Their findings were published by the UN's International Labour Organisation (ILO) in a recent report, which concludes that most Chinese medical personnel seem unable to treat HIV/AIDS patients.

It cited lack of understanding of the epidemic and fear of transmission as major barriers to effective care.

While officials say the main transmission route is primarily through sexual contact, dissident doctors like Wan Yanhai and Gao Yaojie have been harried into exile for their insistence on the importance of tainted blood-selling schemes in rural areas of the country.

The HIV epidemic exploded in rural Henan province in the 1990s, infecting hundreds of thousands of people, and leaving villages with large numbers of "AIDS orphans."

The researchers interviewed 103 Chinese people living with HIV and 23 healthcare workers.

The experts from the ILO and China's National Center for STD and AIDS Prevention and Control found that patients had been refused care and discriminated against.

The results were announced at a press conference this week.

One HIV-positive man said he was refused care, with doctors citing a fear of cross-infection of other patients at one hospital.

A doctor in a second hospital said he "dared not" operate on the man because of his immunological status.

He said he had been turned away from "many" other hospitals with similar excuses.

UN estimates put the number of people in China living with HIV at around 740,000 in 2009.

However, health ministry officials say the true number of infections may be higher.

Of those confirmed cases, 105,000 patients have developed full-blown AIDS.

The report said that strong taboos around discussion of sex made wider education difficult.

But it warned that many HIV patients may simply avoid medical treatment as a result of the attitudes among healthcare workers.

In the early years of China's AIDS epidemic, health ministry officials focused on the threat of the disease coming to China from overseas.

Mandatory AIDS screening was in place for foreign students in China through the 1980s and 1990s.

However, HIV infections among intravenous drug users, especially in southwestern China, began to put paid to that theory by the mid-1990s.

HIV infections had been reported in all of China's cities, provinces and autonomous regions by 1998. Drug users accounted for 60-70% of newly reported infections.

By the turn of the century, HIV had become a topic for general debate and the subject of television documentary and drama.

The SARS epidemic of 2003, however, has been credited with a profound shift in attitude on the part of the health ministry, because the ministry came in for strong criticism for a lack of transparency and public information about SARS.

By 2003, the health minister had described the epidemic as a "long-term war" and requested a doubling of the budget to fight AIDS.

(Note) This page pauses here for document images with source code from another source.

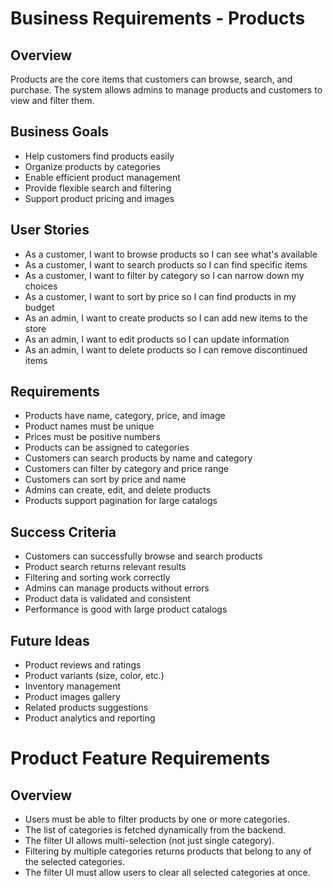 # Business Requirements - Products

## Overview
Products are the core items that customers can browse, search, and purchase. The system allows admins to manage products and customers to view and filter them.

## Business Goals
- Help customers find products easily
- Organize products by categories
- Enable efficient product management
- Provide flexible search and filtering
- Support product pricing and images

## User Stories
- As a customer, I want to browse products so I can see what's available
- As a customer, I want to search products so I can find specific items
- As a customer, I want to filter by category so I can narrow down my choices
- As a customer, I want to sort by price so I can find products in my budget
- As an admin, I want to create products so I can add new items to the store
- As an admin, I want to edit products so I can update information
- As an admin, I want to delete products so I can remove discontinued items

## Requirements
- Products have name, category, price, and image
- Product names must be unique
- Prices must be positive numbers
- Products can be assigned to categories
- Customers can search products by name and category
- Customers can filter by category and price range
- Customers can sort by price and name
- Admins can create, edit, and delete products
- Products support pagination for large catalogs

## Success Criteria
- Customers can successfully browse and search products
- Product search returns relevant results
- Filtering and sorting work correctly
- Admins can manage products without errors
- Product data is validated and consistent
- Performance is good with large product catalogs

## Future Ideas
- Product reviews and ratings
- Product variants (size, color, etc.)
- Inventory management
- Product images gallery
- Related products suggestions
- Product analytics and reporting

# Product Feature Requirements

## Overview
- Users must be able to filter products by one or more categories.
- The list of categories is fetched dynamically from the backend.
- The filter UI allows multi-selection (not just single category).
- Filtering by multiple categories returns products that belong to any of the selected categories.
- The filter UI must allow users to clear all selected categories at once. 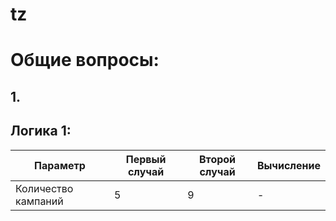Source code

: # tz

# Общие вопросы:
## 1.

## Логика 1:

| Параметр                         | Первый случай  | Второй случай | Вычисление                  |
|----------------------------------|---------------|---------------|-----------------------------|
| Количество кампаний             | 5             | 9             | -                           |

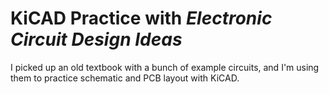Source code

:# KiCAD Practice with *Electronic Circuit Design Ideas*

I picked up an old textbook with a bunch of example circuits, and I'm using them to practice schematic and PCB layout with KiCAD.
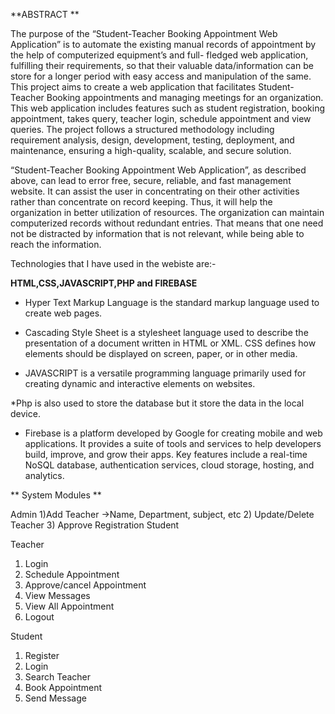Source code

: **ABSTRACT **
 
The purpose of the “Student-Teacher Booking Appointment Web Application” is to automate the existing manual records of appointment by the help of computerized equipment’s and full- fledged web application, fulfilling their requirements, so that their valuable data/information can be store for a longer period with easy access and manipulation of the same. This project aims to create a web application that facilitates Student-Teacher Booking appointments and managing meetings for an organization. This web application includes features such as student registration, booking appointment, takes query, teacher login, schedule appointment and view queries. The project follows a structured methodology including requirement analysis, design, development, testing, deployment, and maintenance, ensuring a high-quality, scalable, and secure solution. 

“Student-Teacher Booking Appointment Web Application”, as described above, can lead to error free, secure, reliable, and fast management website. It can assist the  user in concentrating on their other activities rather than concentrate on record keeping. Thus, it will help the organization in better utilization of resources. The organization can maintain computerized records without redundant entries. That means that one need not be distracted by information that is not relevant, while being able to reach the information.

Technologies that I have used in the webiste are:-

**HTML,CSS,JAVASCRIPT,PHP and FIREBASE**

* Hyper Text Markup Language is the standard markup language used to create web pages. 

* Cascading Style Sheet is a stylesheet language used to describe the presentation of a document written in HTML or XML. CSS defines how elements should be displayed on screen, paper, or in other media.

* JAVASCRIPT is a versatile programming language primarily used for creating dynamic and interactive elements on websites.

*Php is also used to store the database but it store the data in the local device.   

* Firebase is a platform developed by Google for creating mobile and web applications. It provides a suite of tools and services to help developers build, improve, and grow their apps. Key features include a real-time NoSQL database, authentication services, cloud storage, hosting, and analytics.

** System Modules **

Admin
 1)Add Teacher
    ->Name, Department, subject, etc
 2) Update/Delete Teacher
 3) Approve Registration Student

Teacher
 1) Login
 2) Schedule Appointment
 3) Approve/cancel Appointment
 4) View Messages
 5) View All Appointment
 6) Logout
 
 Student
 1) Register
 2) Login
 3) Search Teacher
 4) Book Appointment
 5) Send Message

Premier Wen Jiabao was the first Chinese premier to shake hands with an HIV-infected person on Dec. 1, 2003.

However, the authorities continue to suppress public discussion of the role played by illegal blood-selling in poor farming communities.

The authorities pulled the plug on the website of an AIDS advocacy group after it published an open letter about the trade in blood plasma and its role in spreading the virus.

The website of the Beijing-based Aizhixing Research Foundation, at www.aizhi.net, said it received several requests to remove the letter, written last December by a former senior official in China's health ministry.

Veteran activists Gao Yaojie and Wan Yanhai - now both exiled in the United States - say that infections through tainted blood transfusions at local hospitals and clinics are a continuing scandal in poorer regions of China.